Lessons Learned by a Pharma Marketer: A Case Study

I have always visualized data as a river rushing down a mountain pass with stones representing the seemingly small but collectively important answers to our toughest strategic questions. Many successful marketing campaigns are like the river, littered with slippery, strategic choices. But committing to walking across the river and choosing the stones carefully, before you put your foot down, can help brands meet regulatory requirements, succeed and maintain their sales sustainability.

Unlike the 1990s when our sales tools and messages were paper and analog based, pharma is enjoying a digital renaissance as massive amounts of data are accumulated—in provider offices, ERs and hospitals. “Big Data” provides marketers with the ability to make strategic adjustments in real time with pinpoint accuracy. Perhaps the most important thing marketers must do when building a wellness program is to collect Big Data.

A few years ago, our marketing team developed an eye care wellness program to engage, educate and empower patients to visit their healthcare professional. We needed to develop a campaign that fulfilled three criteria: 1) build an unbranded program; 2) one that must assist with quality ratings tied to Medicare; and 3) impact the budget minimally. How did we get patients to access and use it? Our answer was digital since it provided the scalability and mobility options we needed within budget.

Sometimes a marketer’s biggest obstacles to launching a program are internal; this was the case initially as we began to develop our wellness program. Executing a campaign that was exclusively digital can be uncomfortable for finance and leadership groups. As with most traditional companies, certainties and solid return on investment analyses were required. So we created reporting dashboards to reassure internal leadership groups that the river was flowing in the right direction.

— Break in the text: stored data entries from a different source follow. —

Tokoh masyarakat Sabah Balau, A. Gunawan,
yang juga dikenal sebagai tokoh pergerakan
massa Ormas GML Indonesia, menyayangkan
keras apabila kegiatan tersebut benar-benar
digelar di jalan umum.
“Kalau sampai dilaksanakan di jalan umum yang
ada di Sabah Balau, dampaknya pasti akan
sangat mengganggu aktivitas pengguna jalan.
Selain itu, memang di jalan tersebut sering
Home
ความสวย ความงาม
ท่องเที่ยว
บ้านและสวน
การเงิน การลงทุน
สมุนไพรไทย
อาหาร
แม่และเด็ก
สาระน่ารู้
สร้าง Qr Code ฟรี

Review Regulatory from Start to Finish

We also had to overcome regulatory and compliance misunderstandings to even begin the project. The main regulatory concern was ensuring that all videos, apps and brochures consistently supported eye care and did not wander into unrelated disease areas.

One significant regulatory hurdle came up during the development of the smartphone app, which was created as a patient empowerment application to encourage patients to visit their healthcare provider. The app embodied the foundation of our wellness platform and was pivotal to our success.

The challenge: Explaining to our regulatory and compliance committee that the mobile app was neither a toy nor a diagnostic tool. If the app were taken too seriously as a diagnostic tool, it would raise regulatory concerns. If it were viewed as a toy, it would not be used. We overcame this challenge by having an internal eye care physician provide guidance on its development, improve the layout and support us throughout the regulatory process. Moreover, we learned firsthand how important an expert advocate can be in overcoming regulatory concerns and alleviating issues before they derail your project. By conducting regulatory concept reviews and leveraging expert guidance from genesis throughout every development phase, we eased concerns and secured every milestone. Feedback was overwhelmingly positive, and the program provided information, hope and engagement to many patients.

However, we stepped on a slippery stone and took a slight spill. There was one question we missed: How to effectively measure our progress and, if needed, change course in real time. Without this critical data, we were uncertain about the program’s sustainability and could not provide a clear answer to senior leadership. So a plan is now in place to re-build the wellness program with an analytics-based, data-generating engine. Someday, data from the wellness program will shed greater light on its success and sustainability. It will also shine light on the sure steps forward and where the slippery stones may lie.